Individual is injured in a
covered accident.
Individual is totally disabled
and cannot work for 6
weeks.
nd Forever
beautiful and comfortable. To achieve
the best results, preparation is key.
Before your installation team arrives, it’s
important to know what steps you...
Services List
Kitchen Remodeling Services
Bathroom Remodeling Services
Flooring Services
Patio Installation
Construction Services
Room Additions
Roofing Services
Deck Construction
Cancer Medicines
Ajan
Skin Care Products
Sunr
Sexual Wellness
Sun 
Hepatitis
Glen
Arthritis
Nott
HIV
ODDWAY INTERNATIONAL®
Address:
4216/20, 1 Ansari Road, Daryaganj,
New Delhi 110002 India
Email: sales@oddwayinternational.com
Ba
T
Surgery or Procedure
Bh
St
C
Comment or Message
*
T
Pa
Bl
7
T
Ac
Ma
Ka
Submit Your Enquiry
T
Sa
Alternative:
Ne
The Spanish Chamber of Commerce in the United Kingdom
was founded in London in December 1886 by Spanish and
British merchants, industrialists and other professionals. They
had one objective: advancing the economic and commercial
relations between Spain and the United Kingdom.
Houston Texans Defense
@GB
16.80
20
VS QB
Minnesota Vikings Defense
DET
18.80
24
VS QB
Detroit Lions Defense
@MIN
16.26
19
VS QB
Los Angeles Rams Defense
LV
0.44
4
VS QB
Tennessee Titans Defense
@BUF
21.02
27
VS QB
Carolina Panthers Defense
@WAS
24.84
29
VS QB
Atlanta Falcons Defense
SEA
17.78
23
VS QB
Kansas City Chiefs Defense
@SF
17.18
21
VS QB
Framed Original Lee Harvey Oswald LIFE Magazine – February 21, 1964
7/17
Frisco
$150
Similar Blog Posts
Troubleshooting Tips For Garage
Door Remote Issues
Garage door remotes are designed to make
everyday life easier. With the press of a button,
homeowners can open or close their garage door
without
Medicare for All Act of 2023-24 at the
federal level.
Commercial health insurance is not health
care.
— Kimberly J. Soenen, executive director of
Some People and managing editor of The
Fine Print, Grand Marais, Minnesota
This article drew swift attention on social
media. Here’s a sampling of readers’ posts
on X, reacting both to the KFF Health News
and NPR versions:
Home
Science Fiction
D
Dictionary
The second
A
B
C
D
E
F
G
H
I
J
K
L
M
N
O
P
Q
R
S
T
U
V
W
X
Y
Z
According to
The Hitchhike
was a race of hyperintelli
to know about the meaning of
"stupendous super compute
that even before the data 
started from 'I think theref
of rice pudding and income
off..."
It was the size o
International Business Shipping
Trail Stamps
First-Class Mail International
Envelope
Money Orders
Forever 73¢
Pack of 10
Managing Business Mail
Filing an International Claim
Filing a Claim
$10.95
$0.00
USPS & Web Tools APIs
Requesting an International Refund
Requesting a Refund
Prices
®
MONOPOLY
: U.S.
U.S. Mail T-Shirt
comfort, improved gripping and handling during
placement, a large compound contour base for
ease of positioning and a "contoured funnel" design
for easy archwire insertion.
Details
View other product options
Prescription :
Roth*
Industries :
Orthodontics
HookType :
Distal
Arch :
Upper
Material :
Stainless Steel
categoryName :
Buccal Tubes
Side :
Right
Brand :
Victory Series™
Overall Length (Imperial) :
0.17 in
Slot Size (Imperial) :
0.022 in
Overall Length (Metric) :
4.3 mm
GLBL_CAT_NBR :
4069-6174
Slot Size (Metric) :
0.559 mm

=====

* _ASSIGNED TASK_:
Transcribe the stretch of the listing from its first line through the line containing "everyday life easier.", with both ends included.

* _REPLY_:
Individual is injured in a
covered accident.
Individual is totally disabled
and cannot work for 6
weeks.
nd Forever
beautiful and comfortable. To achieve
the best results, preparation is key.
Before your installation team arrives, it’s
important to know what steps you...
Services List
Kitchen Remodeling Services
Bathroom Remodeling Services
Flooring Services
Patio Installation
Construction Services
Room Additions
Roofing Services
Deck Construction
Cancer Medicines
Ajan
Skin Care Products
Sunr
Sexual Wellness
Sun 
Hepatitis
Glen
Arthritis
Nott
HIV
ODDWAY INTERNATIONAL®
Address:
4216/20, 1 Ansari Road, Daryaganj,
New Delhi 110002 India
Email: sales@oddwayinternational.com
Ba
T
Surgery or Procedure
Bh
St
C
Comment or Message
*
T
Pa
Bl
7
T
Ac
Ma
Ka
Submit Your Enquiry
T
Sa
Alternative:
Ne
The Spanish Chamber of Commerce in the United Kingdom
was founded in London in December 1886 by Spanish and
British merchants, industrialists and other professionals. They
had one objective: advancing the economic and commercial
relations between Spain and the United Kingdom.
Houston Texans Defense
@GB
16.80
20
VS QB
Minnesota Vikings Defense
DET
18.80
24
VS QB
Detroit Lions Defense
@MIN
16.26
19
VS QB
Los Angeles Rams Defense
LV
0.44
4
VS QB
Tennessee Titans Defense
@BUF
21.02
27
VS QB
Carolina Panthers Defense
@WAS
24.84
29
VS QB
Atlanta Falcons Defense
SEA
17.78
23
VS QB
Kansas City Chiefs Defense
@SF
17.18
21
VS QB
Framed Original Lee Harvey Oswald LIFE Magazine – February 21, 1964
7/17
Frisco
$150
Similar Blog Posts
Troubleshooting Tips For Garage
Door Remote Issues
Garage door remotes are designed to make
everyday life easier. With the press of a button,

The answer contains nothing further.